So what is the purpose of the massive level of redundancy that you are already paying for when you store a file on S3? I don’t think it’s terribly common for even medium sized companies to have a multi tier1 cloud backup strategy.
Back in the day, we used to talk a lot about how RAID is not a backup strategy. The modern version of that is that S3 is not a backup strategy.
> So what is the purpose of the massive level of redundancy that you are already paying for when you store a file on S3?
You're paying to try and ensure you don't need to restore from backups. Our data lives in an RDS cluster (where we pay for read replicas to try and make sure we don't need to restore from backups) and in S3 (where we pay for durable storage to try and make sure we don't need to restore from backups), but none of that is a backup!
If you're not on the AWS cloud S3 is a decent place to store your backups of course, but storing your backups on S3 when you're already on AWS is, at best, negligent, while treating the durability of S3 as a form of backups is simply absurd.
> I don’t think it’s terribly common for even medium sized companies to have a multi tier1 cloud backup strategy.
The company I work for is on the AWS cloud, so we store our backups on B2 instead. It's no more work than storing them on S3, and it means we still have our data in the event that we, for whatever reason, lose access to the data we have in S3. Who the hell doesn't have offsite backups?
> Back in the day, we used to talk a lot about how RAID is not a backup strategy. The modern version of that is that S3 is not a backup strategy.
This is not remotely the same thing. A RAID offers no protection against logical corruption from an erroneous script or even something as simple as running a truncate on the wrong table. Having a backup of your database in a different storage medium on the same cloud provider protects from vastly more failure modes.
> Who the hell doesn't have offsite backups?

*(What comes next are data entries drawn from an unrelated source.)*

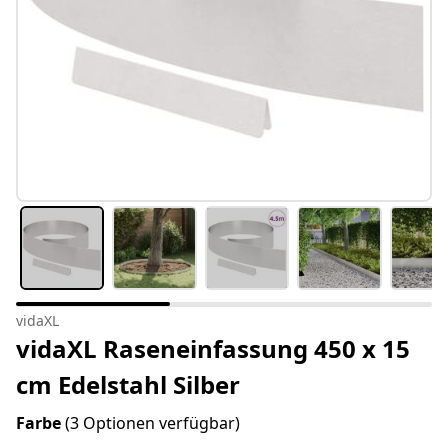
vidaXL
vidaXL Raseneinfassung 450 x 15
cm Edelstahl Silber
Farbe
(3 Optionen verfügbar)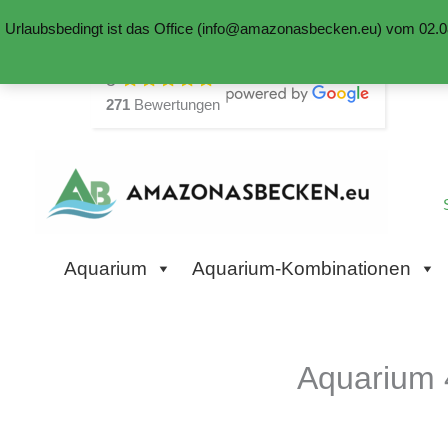
Urlaubsbedingt ist das Office (info@amazonasbecken.eu) vom 02.08
Zum
5
Inhalt
271
Bewertungen
springen
Aquarium
Aquarium-Kombinationen
Aquarium 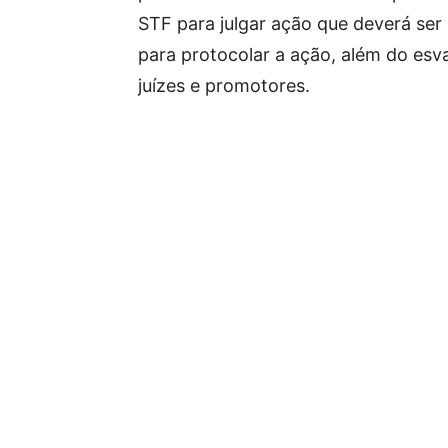
STF para julgar ação que deverá se
para protocolar a ação, além do esv
juízes e promotores.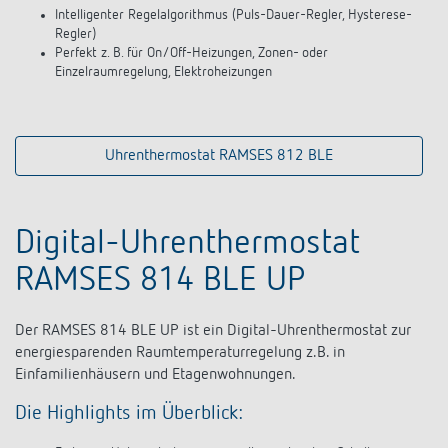
Intelligenter Regelalgorithmus (Puls-Dauer-Regler, Hysterese-
Regler)
Perfekt z. B. für On/Off-Heizungen, Zonen- oder
Einzelraumregelung, Elektroheizungen
Uhrenthermostat RAMSES 812 BLE
Digital-Uhrenthermostat
RAMSES 814 BLE UP
Der RAMSES 814 BLE UP ist ein Digital-Uhrenthermostat zur
energiesparenden Raumtemperaturregelung z.B. in
Einfamilienhäusern und Etagenwohnungen.
Die Highlights im Überblick: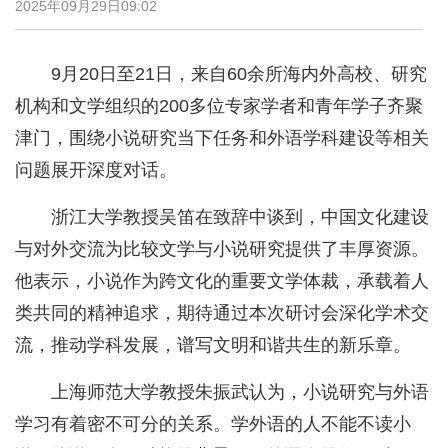
2025年09月29日09:02
9月20日至21日，来自60余所海内外高校、研究
机构和文学组织的200多位专家学者和青年学子齐聚
津门，围绕小说研究当下任务和外语学科建设等相关
问题展开深度对话。
浙江大学教授吴笛在致辞中谈到，中国文化建设
与对外交流为比较文学与小说研究提供了丰厚资源。
他表示，小说作为跨文化的重要文学体裁，承载着人
类共同的精神追求，期待通过本次研讨会深化学术交
流，推动学科发展，谱写文明和谐共生的新乐章。
上海师范大学教授朱振武认为，小说研究与外语
学习有着密不可分的关系。学外语的人不能不读小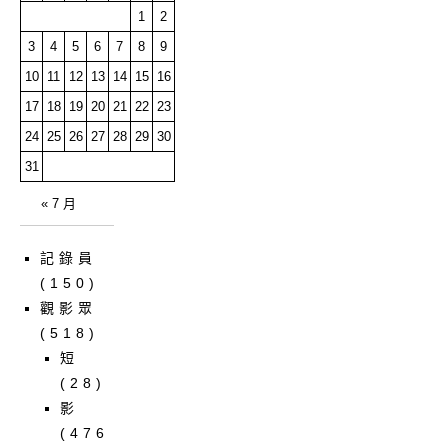
1
2
3
4
5
6
7
8
9
10
11
12
13
14
15
16
17
18
19
20
21
22
23
24
25
26
27
28
29
30
31
« 7 月
記錄員
(150)
觀影眾
(518)
短
(28)
影
(476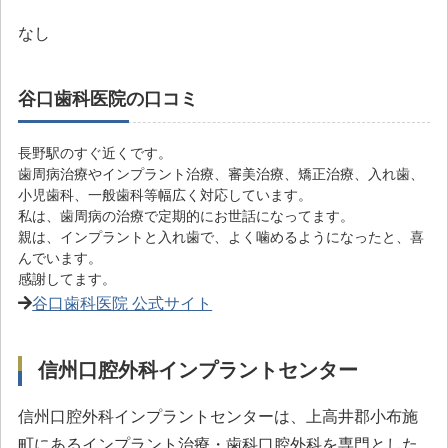
なし
谷口歯科医院の口コミ
長野駅のすぐ近くです。
歯周病治療やインプラント治療、審美治療、矯正治療、入れ歯、
小児歯科、一般歯科等幅広く対応しています。
私は、歯周病の治療で定期的にお世話になってます。
親は、インプラントと入れ歯で、よく噛めるようになったと、喜
んでいます。
感謝してます。
谷口歯科医院 公式サイト
信州口腔外科インプラントセンター
信州口腔外科インプラントセンターは、上高井郡小布施
町にあるインプラント治療・歯科口腔外科を専門とした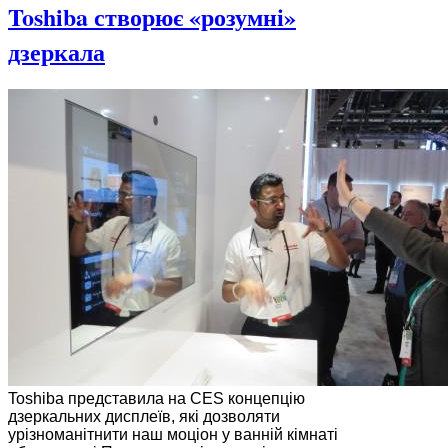
Toshiba створює «розумні»
дзеркала
Toshiba представила на CES концепцію
дзеркальних дисплеїв, які дозволяти
урізноманітнити наш моціон у ванній кімнаті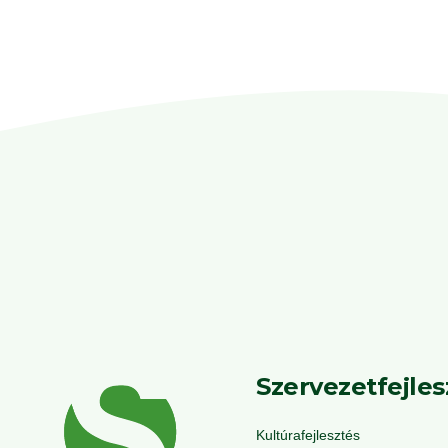
Szervezetfejles
Kultúrafejlesztés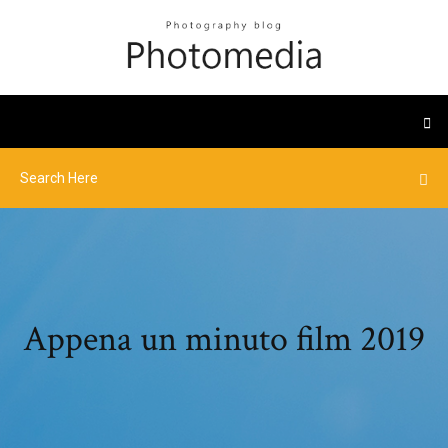
Appena un minuto film 2019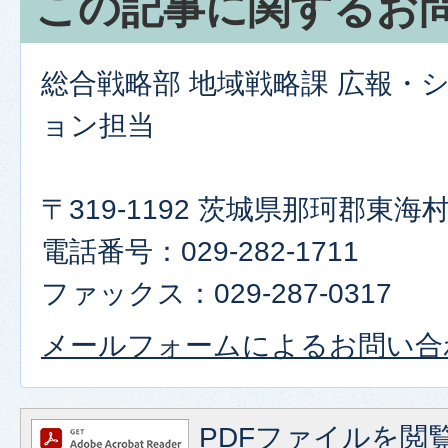
この記事に関するお
総合戦略部 地域戦略課 広報・
ョン担当
〒319-1192 茨城県那珂郡東
電話番号：029-282-1711
ファックス：029-287-0317
メールフォームによるお問い合
PDFファイルを閲覧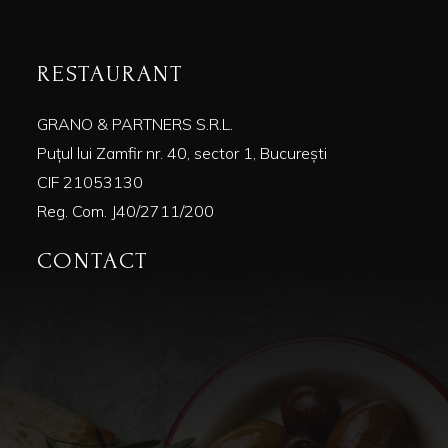
RESTAURANT
GRANO & PARTNERS S.R.L.
Puțul lui Zamfir nr. 40, sector 1, București
CIF 21053130
Reg. Com. J40/2711/200
CONTACT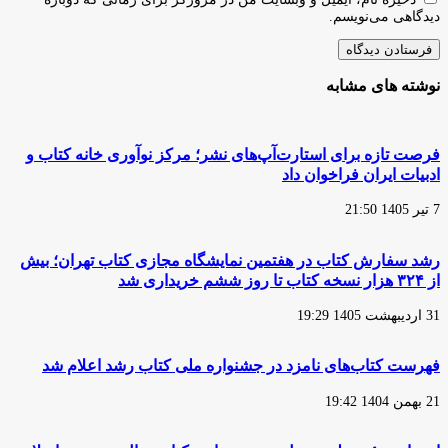
دیدگاهی می‌نویسم.
نوشته های مشابه
فرصت تازه برای استارت‌آپ‌های نشر؛ مرکز نوآوری خانه کتاب و
ادبیات ایران فراخوان داد
7 تیر 1405 21:50
رشد سفارش‌ کتاب در هفتمین نمایشگاه مجازی کتاب تهران؛ بیش
از ۳۲۴ هزار نسخه کتاب تا روز ششم خریداری شد
31 اردیبهشت 1405 19:29
فهرست کتاب‌های نامزد در جشنواره ملی کتاب رشد اعلام شد
21 بهمن 1404 19:42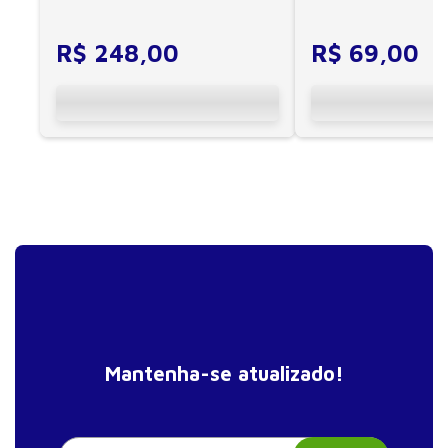
CIF, aprendizagem motora...
cuidadores se veem ...
R$
248
,
00
R$
69
,
00
Mantenha-se atualizado!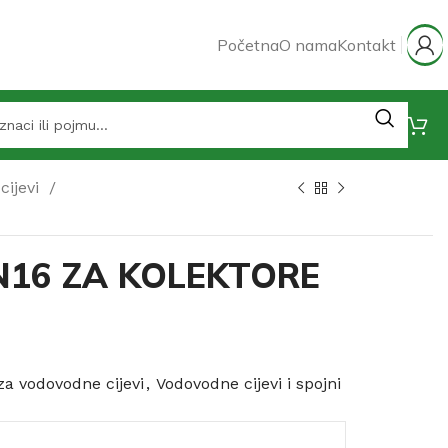
Početna
O nama
Kontakt
cijevi
DN16 ZA KOLEKTORE
a vodovodne cijevi
,
Vodovodne cijevi i spojni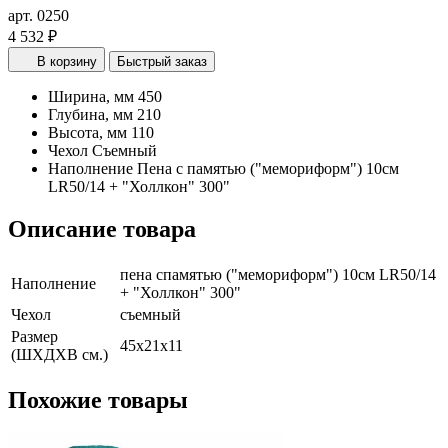
арт. 0250
4 532 ₽
В корзину
Быстрый заказ
Ширина, мм
450
Глубина, мм
210
Высота, мм
110
Чехол
Съемный
Наполнение
Пена с памятью ("мемориформ") 10см
LR50/14 + "Холлкон" 300"
Описание товара
пена спамятью ("мемориформ") 10см LR50/14
Наполнение
+ "Холлкон" 300"
Чехол
съемный
Размер
45х21х11
(ШХДХВ см.)
Похожие
товары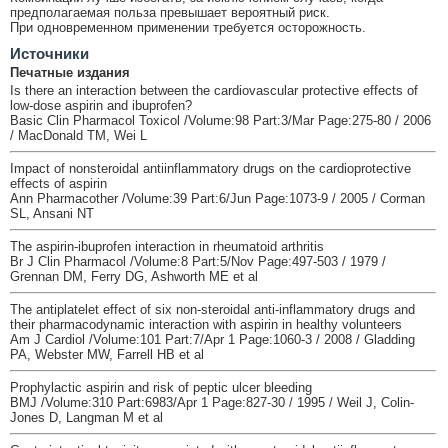
предполагаемая польза превышает вероятный риск.
При одновременном применении требуется осторожность.
Источники
Печатные издания
Is there an interaction between the cardiovascular protective effects of
low-dose aspirin and ibuprofen?
Basic Clin Pharmacol Toxicol /Volume:98 Part:3/Mar Page:275-80 / 2006
/ MacDonald TM, Wei L
Impact of nonsteroidal antiinflammatory drugs on the cardioprotective
effects of aspirin
Ann Pharmacother /Volume:39 Part:6/Jun Page:1073-9 / 2005 / Corman
SL, Ansani NT
The aspirin-ibuprofen interaction in rheumatoid arthritis
Br J Clin Pharmacol /Volume:8 Part:5/Nov Page:497-503 / 1979 /
Grennan DM, Ferry DG, Ashworth ME et al
The antiplatelet effect of six non-steroidal anti-inflammatory drugs and
their pharmacodynamic interaction with aspirin in healthy volunteers
Am J Cardiol /Volume:101 Part:7/Apr 1 Page:1060-3 / 2008 / Gladding
PA, Webster MW, Farrell HB et al
Prophylactic aspirin and risk of peptic ulcer bleeding
BMJ /Volume:310 Part:6983/Apr 1 Page:827-30 / 1995 / Weil J, Colin-
Jones D, Langman M et al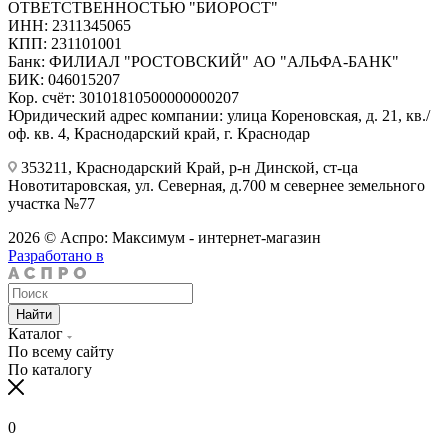
ОТВЕТСТВЕННОСТЬЮ "БИОРОСТ"
ИНН: 2311345065
КПП: 231101001
Банк: ФИЛИАЛ "РОСТОВСКИЙ" АО "АЛЬФА-БАНК"
БИК: 046015207
Кор. счёт: 30101810500000000207
Юридический адрес компании: улица Кореновская, д. 21, кв./
оф. кв. 4, Краснодарский край, г. Краснодар
353211, Краснодарский Край, р-н Динской, ст-ца
Новотитаровская, ул. Северная, д.700 м севернее земельного
участка №77
2026 © Аспро: Максимум - интернет-магазин
Разработано в
Найти
Каталог
По всему сайту
По каталогу
0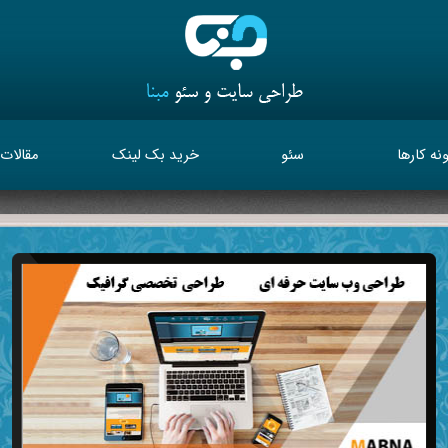
نه کارها
سئو
خرید بک لینک
مقالات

No one. But S3 is already storing your data in three different data centers even if you have a single bucket in one region, and you also have SQL log replication to another region. Multi-region is as easy as enabling replication but that is only available within a single cloud provider (I can't replicate RDS to Google Cloud SQL, only to another RDS region). I would guess that a lot of people use that rather than using a different cloud provider.
> This is not remotely the same thing. A RAID offers no protection against logical corruption from an erroneous script [...] But S3 is already storing your data in three different data centers
That sounds like...the same argument?
A RAID array stores your data on multiple physical drives in the machine, but offers no protection against logical corruption (where you store the same bad data on every drive), destruction of the machine, or loss of access to the machine.
S3 stores your data in multiple physical data centres in the region, but offers no protection against logical corruption, downtime of the entire region, or loss of access to the cloud.
You can't count replicas as providing durability against any threat that will apply equally to all the replicas.
Storing a file on two tier1s would surely protect you from fire, water, theft no? Yet you will also be paying for all the extra copies Amazon and Google each make. I'm not disagreeing that this is the right strategy, just pointing out that the market offerings and trends don't support it.